As if validating the model's judgment, gold prices, resonating with both macro logic and technicals, launched a smooth, powerful uptrend. Prices consecutively broke through key resistance levels, pullbacks were shallow and fleeting, then attacks upward resumed with even fiercer force. The model's gold‑long position floating profits expanded continuously, like a rolling snowball, pushing the entire fund's equity curve to ascend at a breathtaking steep slope, head high, upward, ever upward!

The strength of capital, within this torrent of trend, grew visibly and rapidly, reaching an unprecedented new height. Mozi's financial empire, in this macro‑bestowed opportunity, became larger, more bloated, and… more conspicuous.

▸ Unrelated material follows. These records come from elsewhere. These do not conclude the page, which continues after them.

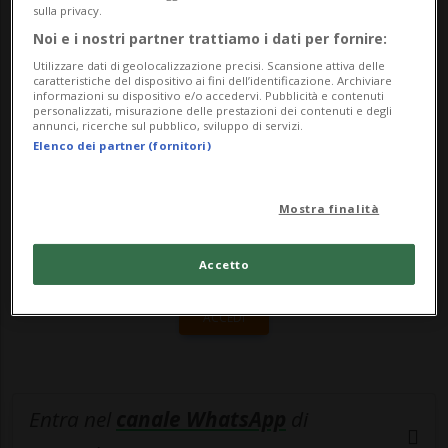
ambasciate. Lo riferiscono i media
sulla privacy.
libanesi....
Noi e i nostri partner trattiamo i dati per fornire:
Utilizzare dati di geolocalizzazione precisi. Scansione attiva delle
caratteristiche del dispositivo ai fini dell’identificazione. Archiviare
🔐 Sblocca il nostro archivio
informazioni su dispositivo e/o accedervi. Pubblicità e contenuti
personalizzati, misurazione delle prestazioni dei contenuti e degli
annunci, ricerche sul pubblico, sviluppo di servizi.
esclusivo!
Elenco dei partner (fornitori)
Sottoscrivi un abbonamento
Archivio
per
leggere questo articolo, oppure scegli
Mostra finalità
MyTioAbo
per accedere all'archivio e
navigare su sito e app senza pubblicità.
Accetto
ACCEDI
Entra nel
canale WhatsApp
di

Yet behind this glorious victory, no trace of joy could be seen in Mozi's deep eyes; instead, a flash of vigilance graver than before passed through. He clearly observed that, within gold market's trend, aside from the mainstream capital his model followed, those previously faintly visible, anonymous, coordinated counterparty positions had not been forced back or swallowed by this strong rally; rather, as if using the trend as cover, they continued their layout around his core holdings and related derivative markets—more covertly, more patiently.

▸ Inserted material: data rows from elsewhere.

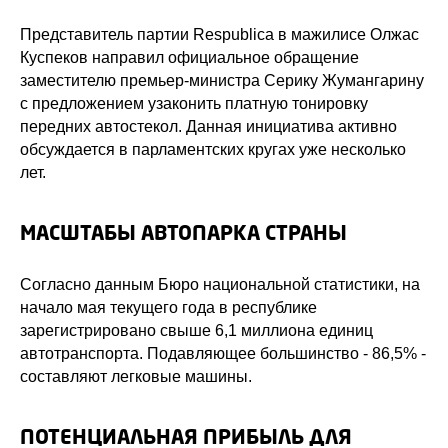
Представитель партии Respublica в мажилисе Олжас
Куспеков направил официальное обращение
заместителю премьер-министра Серику Жумангарину
с предложением узаконить платную тонировку
передних автостекол. Данная инициатива активно
обсуждается в парламентских кругах уже несколько
лет.
МАСШТАБЫ АВТОПАРКА СТРАНЫ
Согласно данным Бюро национальной статистики, на
начало мая текущего года в республике
зарегистрировано свыше 6,1 миллиона единиц
автотранспорта. Подавляющее большинство - 86,5% -
составляют легковые машины.
ПОТЕНЦИАЛЬНАЯ ПРИБЫЛЬ ДЛЯ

The cutting edge of trends had brought him enormous gains, but also, like a searchlight, exposed him and his massive capital bulk more clearly in the crosshairs of hidden snipers. He knew this silent war was far from over; indeed, because of this great triumph, it might even advance prematurely into the next, more brutal phase. He had enjoyed the trend's gift; now he must prepare to meet the even fiercer counter‑attack that would follow. Beneath the feast of capital, the undercurrents grew ever more turbulent.